Finding a galaxy with the mass of the Milky Way that is almost entirely composed of dark matter was unexpected. “We have no idea how galaxies like Dragonfly 44 could have formed,” said Abraham. “The Gemini data show that a relatively large fraction of the stars is in the form of very compact clusters, and that is probably an important clue. But at the moment, we’re just guessing.”

Dark matter in the Milky Way is five times more present than visible matter, which helps explain the shock of finding a similar-sized galaxy where dark matter is 99 times more common. Current estimates indicate that Dragonfly 44 has more than 100 times fewer stars than the Milky Way, resulting in its extremely dim appearance.

According to the theory of cold dark matter (CDM), structure in the universe grows through small galaxies merging to form larger ones. Evidence of such mergers can be seen in faint streams and filaments visible around the Milky Way and the nearby M31 galaxy.

CDM predicts that there should be much more of this structure than what is presently observed in Dragonfly 44. However, even images obtained using the largest, most advanced telescopes today contain scattered light that may be hiding this faint structure.

Due to this dim appearance, an innovative telephoto array known as the Dragonfly Telephoto Array was used for observation. Dragonfly was designed to reveal faint structures by greatly reducing scattered light and internal reflections within its optics. It accomplishes this by using commercially available Canon 400mm lenses that have unique nanofabricated coatings.

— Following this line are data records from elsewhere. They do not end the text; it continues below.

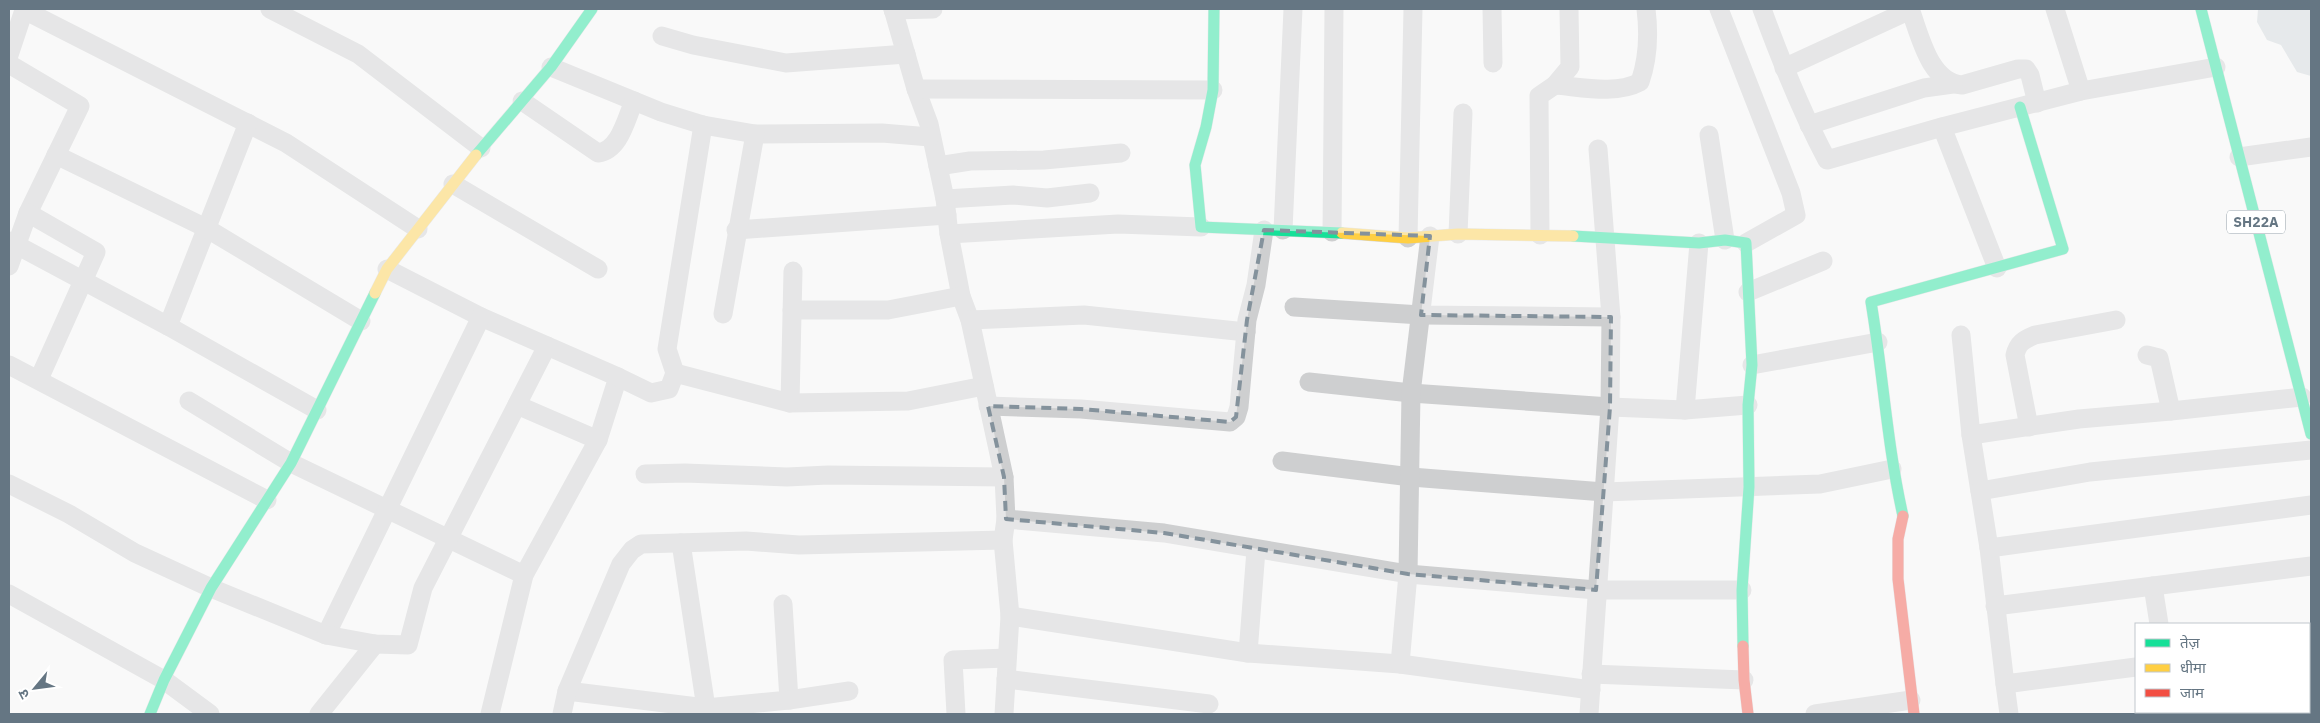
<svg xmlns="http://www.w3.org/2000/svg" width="2320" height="723" viewBox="0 0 2320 723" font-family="'IBM Plex Sans','Noto Sans Devanagari',sans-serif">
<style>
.water{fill:#ced6d9}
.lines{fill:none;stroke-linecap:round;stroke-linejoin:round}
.fast-casing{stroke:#d5d6d7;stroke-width:12}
.slow-casing{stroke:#d5d6d7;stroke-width:12}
.jam-casing{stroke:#d5d6d7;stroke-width:12}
.street{stroke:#cecfd0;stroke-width:19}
.fast{stroke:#16e098;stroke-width:11}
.slow{stroke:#ffcf43;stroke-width:11}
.jam{stroke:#f24e42;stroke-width:11}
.marked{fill:none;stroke:#84929c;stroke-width:4;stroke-dasharray:10 6;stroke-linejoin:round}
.labels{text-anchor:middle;stroke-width:5;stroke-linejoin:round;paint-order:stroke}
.shield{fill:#fff;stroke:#939fa8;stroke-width:1}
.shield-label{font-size:14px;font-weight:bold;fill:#657683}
</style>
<rect width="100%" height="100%" fill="#f9f9f9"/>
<polygon class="water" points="2258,9 2311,9 2311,76 2297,72 2281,45 2267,40 2257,22"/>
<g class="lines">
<g class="fast-casing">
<g id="fast">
<polyline points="1214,9 1213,90 1206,127 1195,165 1201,227 1342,233"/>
<polyline points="2201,9 2311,434"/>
<polyline points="476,155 551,67 592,9"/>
<polyline points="1573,236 1699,243 1725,240 1746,243 1752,365 1748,405 1749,487 1742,590 1743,646"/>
<path d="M 1903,516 C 1887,445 1883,373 1871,302 L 2063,249 L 2020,107"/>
<polyline points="150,714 164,680 211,588 291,463 375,293"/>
</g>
</g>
<g class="slow-casing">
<g id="slow">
<polyline points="1342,233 1408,238 1458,234 1573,236"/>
<polyline points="375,293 387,269 476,155"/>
</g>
</g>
<g class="jam-casing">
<g id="jam">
<polyline points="1903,516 1898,539 1898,579 1914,714"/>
<polyline points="1743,646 1744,680 1748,714"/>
</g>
</g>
<g class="street">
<polyline points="270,9 358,54 481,148"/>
<polyline points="893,9 916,89 929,124 945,199 949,234 961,296 970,320 1004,477 1006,519 1003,540 1010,616 1004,714"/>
<polyline points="1492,9 1493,63"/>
<polyline points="1719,9 1791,193 1796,215 1746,243"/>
<path d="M 1762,9 C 1781,61 1801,111 1827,160 L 1942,127 L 2081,91 L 2216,67"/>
<path d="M 1910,9 C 1920,35 1929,82 1962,85 L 2018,69 L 2026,69 L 2030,75 L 2037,103"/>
<polyline points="2055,9 2081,91"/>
<polyline points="893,10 933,9"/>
<polyline points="662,36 693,45 786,63 906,54"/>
<polyline points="9,55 23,13 32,14 286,143 418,229"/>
<polyline points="9,64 80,106 28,213 9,266"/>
<polyline points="551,67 661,112 703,125 755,134 882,133 930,137"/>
<polyline points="1784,68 1910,10"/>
<path d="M 1555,85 C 1581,87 1616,95 1640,82 C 1648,59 1649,33 1646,9"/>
<polyline points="916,89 1213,90"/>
<path d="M 522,101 L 598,153 C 620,150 626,119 634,101"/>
<polyline points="248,123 168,326 317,410"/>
<polyline points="1809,125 1924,88 1953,84"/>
<polyline points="1942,127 1997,268"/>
<polyline points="1709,135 1725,240"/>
<polyline points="56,155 206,228 361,321"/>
<polyline points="2239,157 2311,147"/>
<polyline points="938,166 970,161 1044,160 1121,153"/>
<polyline points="453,184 598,269"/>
<polyline points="945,199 1013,195 1047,198 1090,193"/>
<polyline points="28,213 96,252 39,379"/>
<polyline points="736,230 947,215"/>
<polyline points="1283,230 1293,9"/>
<polyline points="1332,232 1334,9"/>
<polyline points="949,234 1118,224 1201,227"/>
<polyline points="1458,234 1463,113"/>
<polyline points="1540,235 1539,96 1555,85 1570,67 1569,9"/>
<polyline points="1408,238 1413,9"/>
<polyline points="9,241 168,326"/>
<polyline points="387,269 481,317 618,377 598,440 524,575 490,714"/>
<polyline points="1748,292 1823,261"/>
<polyline points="1294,307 1421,315 1611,317"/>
<polyline points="792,310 888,310 961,296"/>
<polyline points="723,314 755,134"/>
<polyline points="970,320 1084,315 1246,332"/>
<polyline points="1961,335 1971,435 1989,548 2005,684 2136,667"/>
<polyline points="2147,355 2159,358 2171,411 2302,397"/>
<polyline points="9,365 267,500"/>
<polyline points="1752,365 1878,342"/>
<polyline points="675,373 790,403 908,401 984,386"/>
<polyline points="618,377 651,393 669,389 675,373 667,349 703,125"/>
<polyline points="1309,382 1411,393 1610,407 1685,410 1748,405"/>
<polyline points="189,401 291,463 524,575"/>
<polyline points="790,403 793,271"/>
<polyline points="517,405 598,440"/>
<polyline points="988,406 1081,409 1230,422 1236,417 1239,407 1247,320 1256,285 1264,230"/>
<polyline points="1685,410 1699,243"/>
<path d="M 2029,427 L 2015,355 C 2018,343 2023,340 2035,335 L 2116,320"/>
<polyline points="1971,435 2079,419 2171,411"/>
<polyline points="1282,461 1411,477 1604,492 1820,484 1892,469"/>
<polyline points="645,474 685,473 787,477 828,475 1004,477"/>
<polyline points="9,484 69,514 135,553 211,588 326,635 481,317"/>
<polyline points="1980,491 2090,472 2311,450"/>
<polyline points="1006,519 1164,533 1408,574 1596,590 1742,590"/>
<polyline points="681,543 706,708"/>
<polyline points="1989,548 2311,505"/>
<polyline points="2153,586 2159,624"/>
<polyline points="9,594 164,680 210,714"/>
<polyline points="1995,606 2311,566"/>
<polyline points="1010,616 1248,653 1400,664 1591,690"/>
<polyline points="326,635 375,644 408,645 423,588 547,346"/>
<polyline points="2309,645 2311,645"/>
<polyline points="1248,653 1256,550"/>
<polyline points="1400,664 1408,574 1411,393 1430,236"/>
<polyline points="1591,674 1744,680"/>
<polyline points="1006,679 1209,704"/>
<polyline points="2005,684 2009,714"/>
<polyline points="567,691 706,708 789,700 783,604"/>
<polyline points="789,700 849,691"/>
<polyline points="2172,712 2172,714"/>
<polyline points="319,714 375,644"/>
<polyline points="562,714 567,691 621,564 632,550 641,544 746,541 799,545 1003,540"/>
<polyline points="956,714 953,660 1007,658"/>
<polyline points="1589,714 1610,407 1611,317 1598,149"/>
<polyline points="1815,714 1911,700"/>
</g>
<use href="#fast" class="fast"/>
<use href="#slow" class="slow"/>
<use href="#jam" class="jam"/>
</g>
<path d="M0 0H2320V723H0ZM 1264,230 L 1430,236 L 1421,315 L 1611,317 L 1610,407 L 1596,590 L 1408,574 L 1164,533 L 1006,519 L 1004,477 L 988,406 L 1081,409 L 1230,422 L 1236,417 L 1247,320 Z" fill="#f9f9f9" fill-opacity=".55" fill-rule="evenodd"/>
<path class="marked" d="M 1264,230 L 1430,236 L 1421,315 L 1611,317 L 1610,407 L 1596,590 L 1408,574 L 1164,533 L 1006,519 L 1004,477 L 988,406 L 1081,409 L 1230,422 L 1236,417 L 1247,320 Z"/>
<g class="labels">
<rect class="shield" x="2227" y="210.5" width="58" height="23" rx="4"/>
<g class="shield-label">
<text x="2256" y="227">SH22A</text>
</g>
</g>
<rect width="2320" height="723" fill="none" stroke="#657683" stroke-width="20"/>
<rect x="2135" y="623" width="175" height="90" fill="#ffffff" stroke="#c1c8cd"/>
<rect x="2145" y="639" width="25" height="8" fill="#16e098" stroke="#c1c8cd"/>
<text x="2180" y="648" font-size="15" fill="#657683">तेज़</text>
<rect x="2145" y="664" width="25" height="8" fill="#ffcf43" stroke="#c1c8cd"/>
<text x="2180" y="673" font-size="15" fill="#657683">धीमा</text>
<rect x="2145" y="689" width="25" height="8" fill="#f24e42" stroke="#c1c8cd"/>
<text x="2180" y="698" font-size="15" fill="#657683">जाम</text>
<g transform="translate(35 688) rotate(241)" stroke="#ffffff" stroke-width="4" paint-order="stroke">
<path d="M0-4L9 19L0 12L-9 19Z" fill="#657683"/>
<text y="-8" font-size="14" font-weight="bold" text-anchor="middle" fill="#657683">उ</text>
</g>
</svg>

Dragonfly captures images of a galaxy through multiple lenses simultaneously — akin to a dragonfly’s compound eye. Currently, at about 50 lenses, this telephoto array enables further removal of unwanted light. The result is an image in which an extremely faint galaxy structure is visible.

The Dragonfly Telephoto Array is a system that Abraham developed with astronomer and co-author of the study, Pieter van Dokkum of Yale University, in hopes of uncovering dim space phenomena like the Dragonfly 44 galaxy.

Images have shown Dragonfly to be at least 10 times more efficient than its nearest rival and able to detect faint structures predicted by current merger models.

Detections of nearby galaxies similar to Dragonfly 44 will provide us with the opportunity to further our understanding of dark matter. “Ultimately what we really want to learn is what dark matter is,” said van Dokkum. “The race is on to find massive dark galaxies that are even closer to us than Dragonfly 44, so we can look for feeble signals that may reveal a dark matter particle.”